UConn researcher develops novel storm damage prediction model
Wei Zhang used GIS and statistical data to construct a novel model of tsunami damage in Fairfield, CT. The model can easily transfer to other storm types and communities.
As climate change is intensifying storms, coastal communities are searching for new ways to fortify themselves. This effort starts with knowledge. UConn researchers are working with local communities to provide them with information that can help them increase their resiliency.
Associate Professor in the Department of Civil and Environmental Engineering Wei Zhang published a paper which will appear in the October issue of “Engineering Structures” outlining the model he developed to predict tsunami damage, including damage caused by debris.
Ph.D. student Xiaolong Ma is the first author on this paper. Ph.D. students Xuan Li and Zhixia Ding are co-authors.
This research is part of a larger effort with which Zhang is involved focusing on promoting community resiliency for Connecticut’s coastal communities through the Connecticut Institute for Resiliency and Climate Adaptation (CIRCA).

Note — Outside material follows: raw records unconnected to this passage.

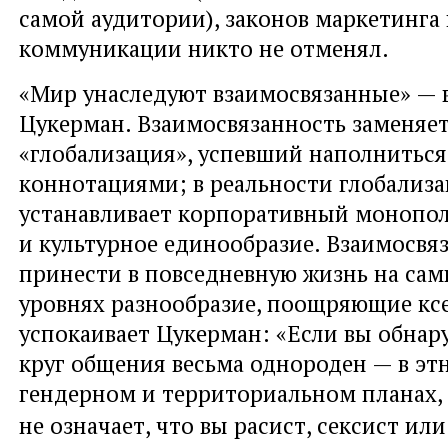
самой аудитории), законов маркетинга
коммуникации никто не отменял.
«Мир унаследуют взаимосвязанные» — 
Цукерман. Взаимосвязанность заменяе
«глобализация», успевший наполнитьс
коннотациями; в реальности глобализ
устанавливает корпоративный монопо
и культурное единообразие. Взаимосвя
принести в повседневную жизнь на са
уровнях разнообразие, поощряющие кс
успокаивает Цукерман: «Если вы обнар
круг общения весьма однороден — в эт
гендерном и территориальном планах, 
не означает, что вы расист, сексист ил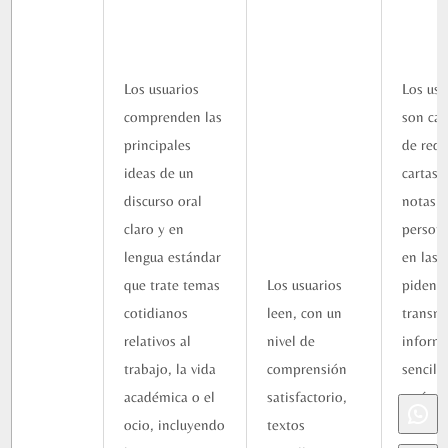
Los usuarios
Los usu
comprenden las
son ca
principales
de reda
ideas de un
cartas 
discurso oral
notas
claro y en
person
lengua estándar
en las 
que trate temas
Los usuarios
piden
cotidianos
leen, con un
transm
relativos al
nivel de
inform
trabajo, la vida
comprensión
sencill
académica o el
satisfactorio,
carácte
ocio, incluyendo
textos
inmedi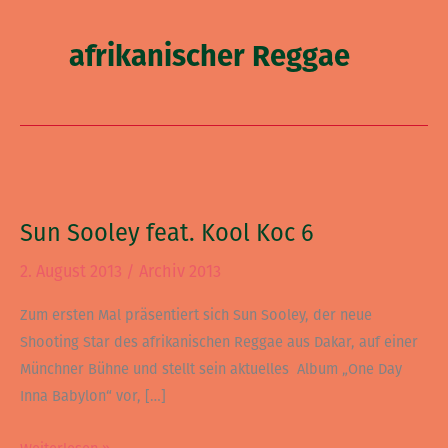
afrikanischer Reggae
Sun
Sooley
Sun Sooley feat. Kool Koc 6
feat.
Kool
2. August 2013
/
Archiv 2013
Koc
6
Zum ersten Mal präsentiert sich Sun Sooley, der neue
Shooting Star des afrikanischen Reggae aus Dakar, auf einer
Münchner Bühne und stellt sein aktuelles Album „One Day
Inna Babylon“ vor, […]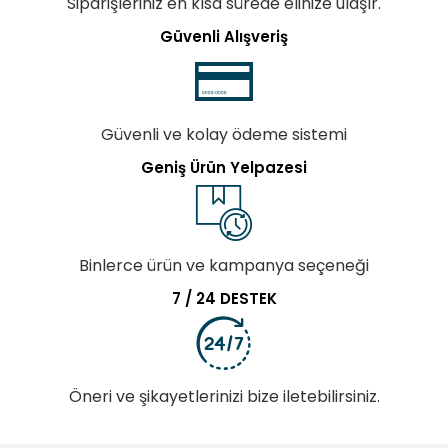
Siparişleriniz en kısa sürede elinize ulaşır.
Güvenli Alışveriş
Güvenli ve kolay ödeme sistemi
Geniş Ürün Yelpazesi
Binlerce ürün ve kampanya seçeneği
7 / 24 DESTEK
Öneri ve şikayetlerinizi bize iletebilirsiniz.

This work is funded by the Connecticut Sea Grant and the National Oceanic and Atmospheric Association.
Zhang used a Fairfield community to generate this model. Fairfield was one of the communities in the northeastern United States that was most severely impacted by Hurricane Sandy in 2012. The town faced blackouts, flooding, downed trees, streets buried in sand, and homes washed out to sea.

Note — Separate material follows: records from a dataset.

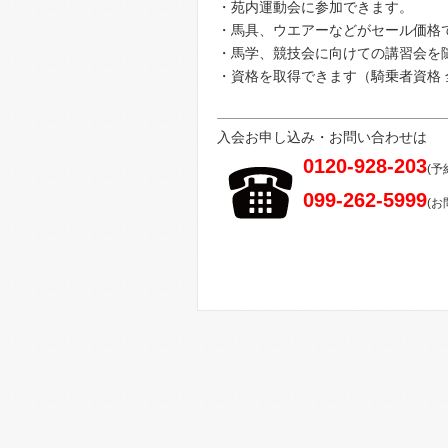
・苑内運動会に参加できます。
・馬具、ウエアーなどがセール価格
・馬学、競技会に向けての講習会を
・資格を取得できます（騎乗者資格 
入会お申し込み・お問い合わせは
0120-928-203
(
予
099-262-5999
(お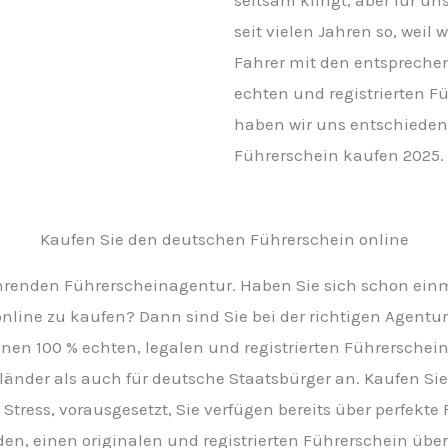
seit vielen Jahren so, weil w
Fahrer mit den entspreche
echten und registrierten F
haben wir uns entschieden,
Führerschein kaufen 2025.
Kaufen Sie den deutschen Führerschein online
renden Führerscheinagentur. Haben Sie sich schon einmal
line zu kaufen? Dann sind Sie bei der richtigen Agentur
einen 100 % echten, legalen und registrierten Führerschei
länder als auch für deutsche Staatsbürger an. Kaufen Sie
Stress, vorausgesetzt, Sie verfügen bereits über perfekte
en, einen originalen und registrierten Führerschein über of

Zhang worked closely with the town which provided him and his team with critical GIS data.
“Without the support of the community, we wouldn’t have been able to do anything,” Zhang says.
Zhang collaborated with town engineers who had expertise about what kinds of building methods and materials were most prevalent at certain times. This information provided critical insights into how these buildings would perform in different flooding, storm surge, and wind conditions.
Most of the 2,000 buildings in the community were built between 1900 and 2010. Zhang used statistical data of the buildings to group buildings built during the pre-war 1930s, post-war 1960s, and 1990s to capture representative data.
The novelty in Zhang’s model is that it considers not just the “failure rate” of individual buildings, but the impact of debris these failed structure generate on surrounding buildings. Failure is defined as having the roof or siding torn away by the storm.
Zhang’s model calculates the debris the direct storm impacts would generate. The model then determines how those debris would cause a cascade of damages for the entire community with different weather condition scenarios.
Debris from failed buildings can be carried downstream during a storm. Strong winds and waves can toss the debris around and severely damage structures otherwise unharmed by the storm.
Zhang found the number of failed buildings is 22% higher when considering debris impacts than without considering them.
“It’s not just about your own building,” Zhang says. “It’s about the whole community.”
While Connecticut does not regularly experience tsunamis, the model Zhang generated using tsunami conditions provides an excellent, transferable tool to study more common storm conditions with multiple coastal hazards. The model can also easily be transferred to study other coastal communities.
“This methodology is very easy and straightforward,” Zhang says. “People can easily move this research into other communities.”
The information can help policymakers decide what kinds of resiliency measures to implement in their communities. These measures often come as either “grey”, “green,” or combined green and grey infrastructure.
Much traditional grey infrastructure includes things like storm walls, which were found not to be that effective during many extreme hurricane events, such as Hurricane Sandy. In recent years, green infrastructure concepts have become an increasingly popular option. Green infrastructure incorporates natural storm barriers like marshes or sand dunes which can reduce the energy of storm waves.
The model can also assist preliminary planning efforts for new communities. By understanding the risks present in a certain coastal area, a community can take proactive measures for their community planning to minimize future storm impacts.